Task statement: Take the data below and copy exactly the lines starting at the one with "image of liver" and finishing at the one with "cells are negative", both included.

━━ Source data ━━

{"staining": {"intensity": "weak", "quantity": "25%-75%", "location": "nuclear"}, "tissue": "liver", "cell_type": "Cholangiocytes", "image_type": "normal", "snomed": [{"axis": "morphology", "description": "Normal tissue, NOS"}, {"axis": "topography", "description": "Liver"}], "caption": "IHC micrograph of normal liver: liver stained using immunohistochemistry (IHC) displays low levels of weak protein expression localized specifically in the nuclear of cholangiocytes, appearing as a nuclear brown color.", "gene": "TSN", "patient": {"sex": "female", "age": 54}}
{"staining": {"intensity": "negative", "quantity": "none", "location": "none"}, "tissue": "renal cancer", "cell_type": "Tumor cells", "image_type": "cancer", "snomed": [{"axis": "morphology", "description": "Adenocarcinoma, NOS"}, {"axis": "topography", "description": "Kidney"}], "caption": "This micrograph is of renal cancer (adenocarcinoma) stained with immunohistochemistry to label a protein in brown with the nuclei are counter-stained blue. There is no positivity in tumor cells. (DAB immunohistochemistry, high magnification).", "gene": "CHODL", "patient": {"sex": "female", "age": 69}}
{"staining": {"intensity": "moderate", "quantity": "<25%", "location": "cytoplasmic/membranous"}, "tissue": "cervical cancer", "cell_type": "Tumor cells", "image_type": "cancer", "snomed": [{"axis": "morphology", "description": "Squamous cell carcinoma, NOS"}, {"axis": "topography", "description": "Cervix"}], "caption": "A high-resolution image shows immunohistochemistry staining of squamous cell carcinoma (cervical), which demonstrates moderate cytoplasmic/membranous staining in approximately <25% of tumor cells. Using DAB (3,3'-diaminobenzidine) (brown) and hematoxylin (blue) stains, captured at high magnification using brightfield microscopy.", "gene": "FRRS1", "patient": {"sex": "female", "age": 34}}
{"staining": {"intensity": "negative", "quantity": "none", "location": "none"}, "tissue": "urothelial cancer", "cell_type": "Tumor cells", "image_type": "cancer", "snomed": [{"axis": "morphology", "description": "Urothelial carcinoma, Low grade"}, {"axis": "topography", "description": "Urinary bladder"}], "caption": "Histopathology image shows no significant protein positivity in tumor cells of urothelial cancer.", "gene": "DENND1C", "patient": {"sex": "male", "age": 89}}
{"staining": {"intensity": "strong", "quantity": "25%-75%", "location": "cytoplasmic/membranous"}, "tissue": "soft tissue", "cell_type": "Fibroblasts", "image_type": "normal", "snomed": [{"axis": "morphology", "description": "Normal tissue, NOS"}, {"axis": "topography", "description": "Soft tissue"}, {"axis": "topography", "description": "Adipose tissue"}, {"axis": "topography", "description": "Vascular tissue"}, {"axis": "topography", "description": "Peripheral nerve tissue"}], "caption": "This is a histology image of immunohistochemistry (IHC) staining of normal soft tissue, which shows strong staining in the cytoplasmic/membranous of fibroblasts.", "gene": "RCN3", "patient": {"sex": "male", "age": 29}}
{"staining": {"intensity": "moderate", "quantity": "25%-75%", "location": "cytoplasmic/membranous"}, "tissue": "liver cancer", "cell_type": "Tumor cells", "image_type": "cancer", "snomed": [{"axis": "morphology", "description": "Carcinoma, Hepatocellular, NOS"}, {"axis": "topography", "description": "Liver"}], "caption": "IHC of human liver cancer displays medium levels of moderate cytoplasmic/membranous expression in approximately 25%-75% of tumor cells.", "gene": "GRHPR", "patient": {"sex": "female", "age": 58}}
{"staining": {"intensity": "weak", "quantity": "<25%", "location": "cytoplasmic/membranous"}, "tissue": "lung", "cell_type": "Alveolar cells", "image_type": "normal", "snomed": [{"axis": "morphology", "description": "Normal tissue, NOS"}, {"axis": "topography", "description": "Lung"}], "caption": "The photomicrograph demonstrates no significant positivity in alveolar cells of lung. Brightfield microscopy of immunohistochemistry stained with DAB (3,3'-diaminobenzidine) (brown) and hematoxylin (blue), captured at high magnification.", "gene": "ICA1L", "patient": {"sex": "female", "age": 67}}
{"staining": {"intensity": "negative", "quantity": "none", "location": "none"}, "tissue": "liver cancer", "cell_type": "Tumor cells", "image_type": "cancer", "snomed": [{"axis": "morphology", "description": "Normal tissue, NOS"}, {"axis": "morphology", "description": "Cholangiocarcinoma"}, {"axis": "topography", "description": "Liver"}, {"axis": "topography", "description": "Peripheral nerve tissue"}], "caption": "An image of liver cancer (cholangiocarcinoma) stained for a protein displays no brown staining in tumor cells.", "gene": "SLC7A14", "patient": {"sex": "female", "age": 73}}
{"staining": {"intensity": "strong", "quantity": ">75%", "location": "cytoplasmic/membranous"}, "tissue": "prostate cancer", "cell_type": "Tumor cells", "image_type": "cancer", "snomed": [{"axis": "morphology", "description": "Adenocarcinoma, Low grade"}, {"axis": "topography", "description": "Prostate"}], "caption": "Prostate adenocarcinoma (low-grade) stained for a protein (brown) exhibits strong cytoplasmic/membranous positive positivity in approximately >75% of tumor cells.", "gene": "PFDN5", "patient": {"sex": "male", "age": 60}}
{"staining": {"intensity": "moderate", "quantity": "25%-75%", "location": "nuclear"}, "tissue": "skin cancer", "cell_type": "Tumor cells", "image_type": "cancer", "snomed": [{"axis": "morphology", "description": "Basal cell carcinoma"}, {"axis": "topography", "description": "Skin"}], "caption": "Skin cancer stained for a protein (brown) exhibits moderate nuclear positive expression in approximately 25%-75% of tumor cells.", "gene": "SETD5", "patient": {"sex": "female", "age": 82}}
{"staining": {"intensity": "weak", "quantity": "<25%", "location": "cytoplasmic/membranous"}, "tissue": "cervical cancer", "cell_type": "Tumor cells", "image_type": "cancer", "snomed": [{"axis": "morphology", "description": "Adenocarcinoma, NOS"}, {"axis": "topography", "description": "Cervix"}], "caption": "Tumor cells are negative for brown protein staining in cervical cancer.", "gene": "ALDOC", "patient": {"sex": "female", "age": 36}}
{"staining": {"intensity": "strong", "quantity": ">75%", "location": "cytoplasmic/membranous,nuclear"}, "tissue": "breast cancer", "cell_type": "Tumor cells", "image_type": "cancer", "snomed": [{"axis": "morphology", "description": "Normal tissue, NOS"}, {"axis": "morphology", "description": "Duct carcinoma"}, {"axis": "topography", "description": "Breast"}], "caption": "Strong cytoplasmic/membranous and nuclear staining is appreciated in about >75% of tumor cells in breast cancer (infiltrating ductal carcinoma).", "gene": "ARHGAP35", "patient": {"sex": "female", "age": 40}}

━━━

Exercise output:
{"staining": {"intensity": "negative", "quantity": "none", "location": "none"}, "tissue": "liver cancer", "cell_type": "Tumor cells", "image_type": "cancer", "snomed": [{"axis": "morphology", "description": "Normal tissue, NOS"}, {"axis": "morphology", "description": "Cholangiocarcinoma"}, {"axis": "topography", "description": "Liver"}, {"axis": "topography", "description": "Peripheral nerve tissue"}], "caption": "An image of liver cancer (cholangiocarcinoma) stained for a protein displays no brown staining in tumor cells.", "gene": "SLC7A14", "patient": {"sex": "female", "age": 73}}
{"staining": {"intensity": "strong", "quantity": ">75%", "location": "cytoplasmic/membranous"}, "tissue": "prostate cancer", "cell_type": "Tumor cells", "image_type": "cancer", "snomed": [{"axis": "morphology", "description": "Adenocarcinoma, Low grade"}, {"axis": "topography", "description": "Prostate"}], "caption": "Prostate adenocarcinoma (low-grade) stained for a protein (brown) exhibits strong cytoplasmic/membranous positive positivity in approximately >75% of tumor cells.", "gene": "PFDN5", "patient": {"sex": "male", "age": 60}}
{"staining": {"intensity": "moderate", "quantity": "25%-75%", "location": "nuclear"}, "tissue": "skin cancer", "cell_type": "Tumor cells", "image_type": "cancer", "snomed": [{"axis": "morphology", "description": "Basal cell carcinoma"}, {"axis": "topography", "description": "Skin"}], "caption": "Skin cancer stained for a protein (brown) exhibits moderate nuclear positive expression in approximately 25%-75% of tumor cells.", "gene": "SETD5", "patient": {"sex": "female", "age": 82}}
{"staining": {"intensity": "weak", "quantity": "<25%", "location": "cytoplasmic/membranous"}, "tissue": "cervical cancer", "cell_type": "Tumor cells", "image_type": "cancer", "snomed": [{"axis": "morphology", "description": "Adenocarcinoma, NOS"}, {"axis": "topography", "description": "Cervix"}], "caption": "Tumor cells are negative for brown protein staining in cervical cancer.", "gene": "ALDOC", "patient": {"sex": "female", "age": 36}}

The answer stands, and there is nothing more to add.